→ EXERCISE DETAILS
Exactly how many lines in the listing contain "down"? Respond with the number and nothing more.

→ PROVIDED INFORMATION
========

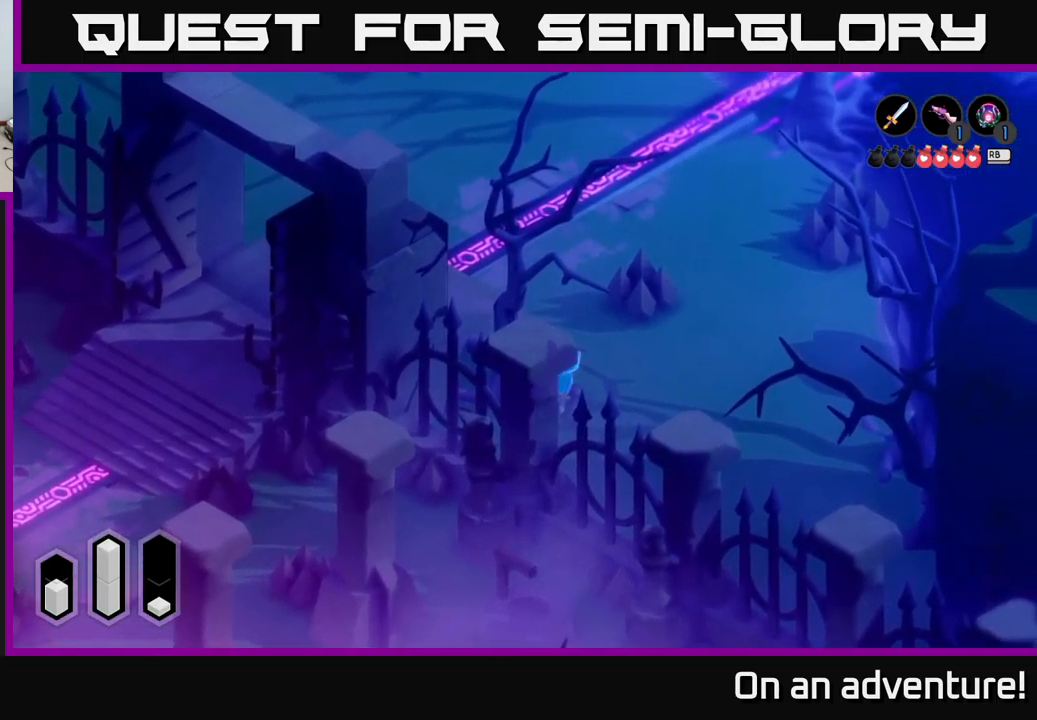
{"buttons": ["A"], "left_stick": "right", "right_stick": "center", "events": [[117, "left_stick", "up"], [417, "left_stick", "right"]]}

========

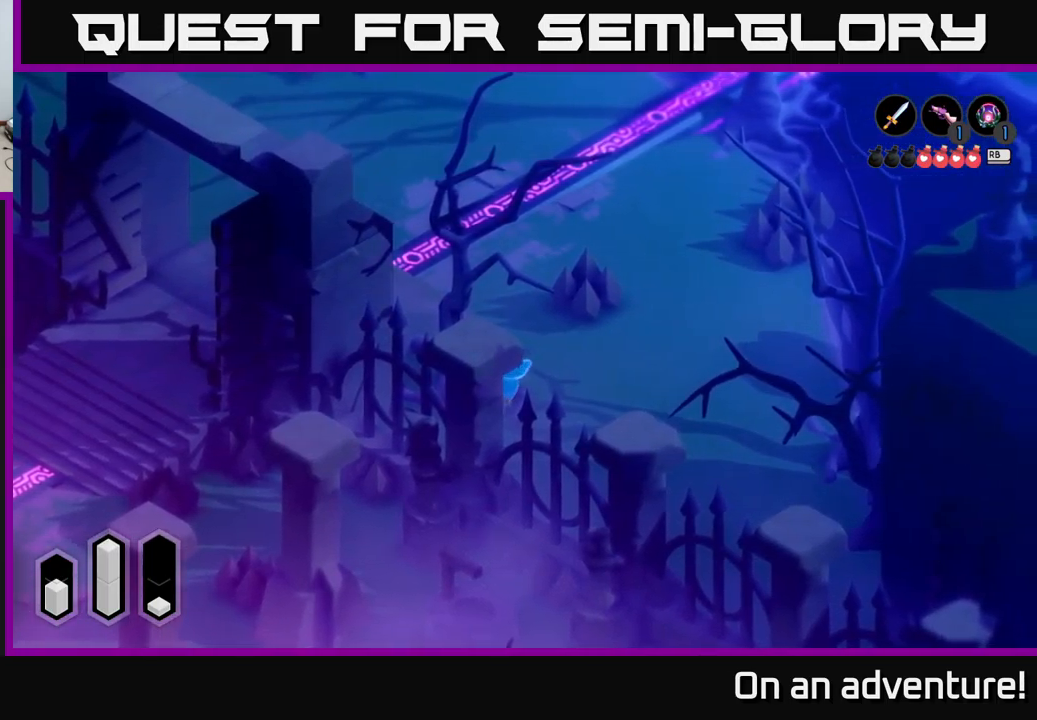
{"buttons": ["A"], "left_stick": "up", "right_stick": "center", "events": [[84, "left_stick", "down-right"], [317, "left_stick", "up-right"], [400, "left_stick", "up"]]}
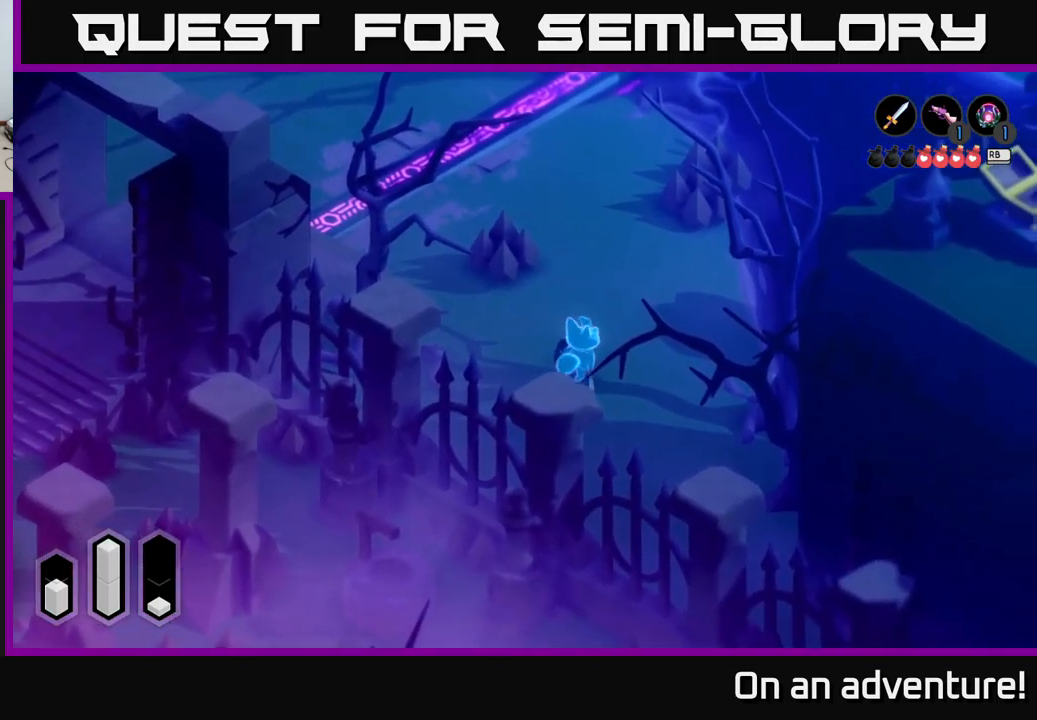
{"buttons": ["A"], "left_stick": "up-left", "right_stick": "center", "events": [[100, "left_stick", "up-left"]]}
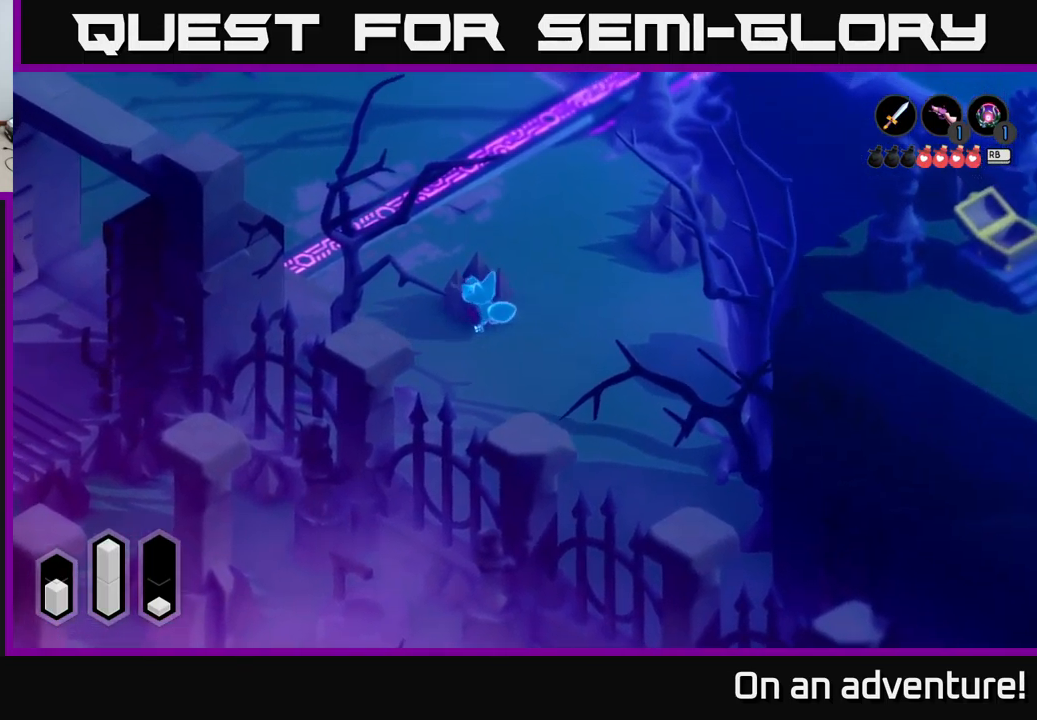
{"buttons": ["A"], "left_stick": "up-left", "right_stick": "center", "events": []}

========

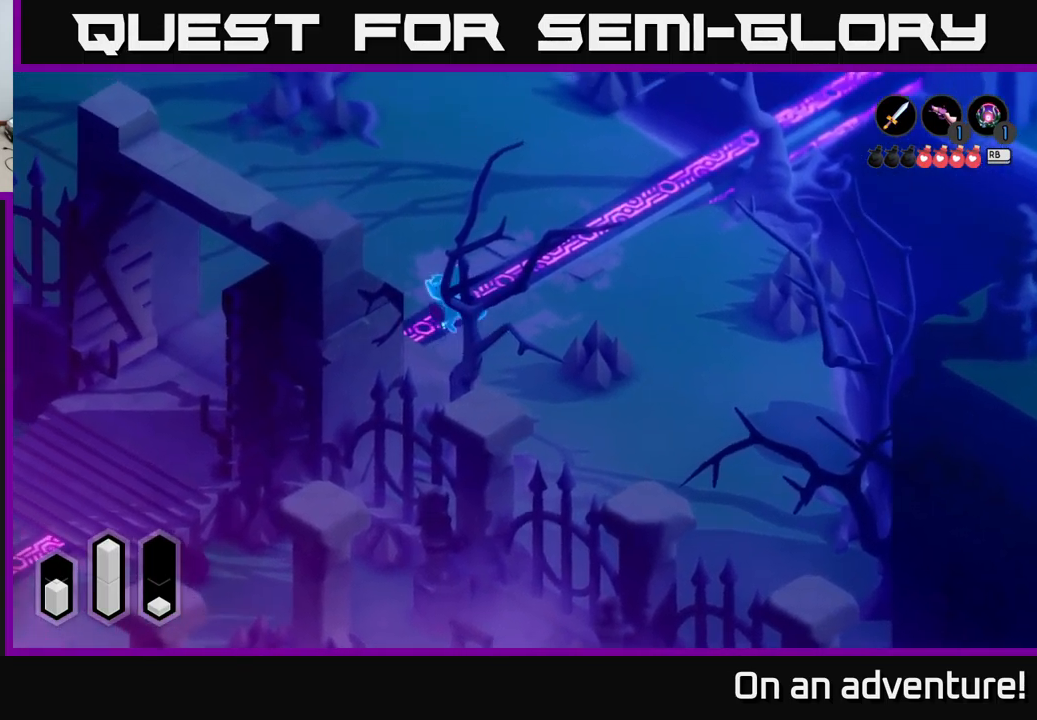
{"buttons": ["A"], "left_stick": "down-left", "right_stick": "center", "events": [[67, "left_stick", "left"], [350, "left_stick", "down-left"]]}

========

→ RESPONSE AREA
2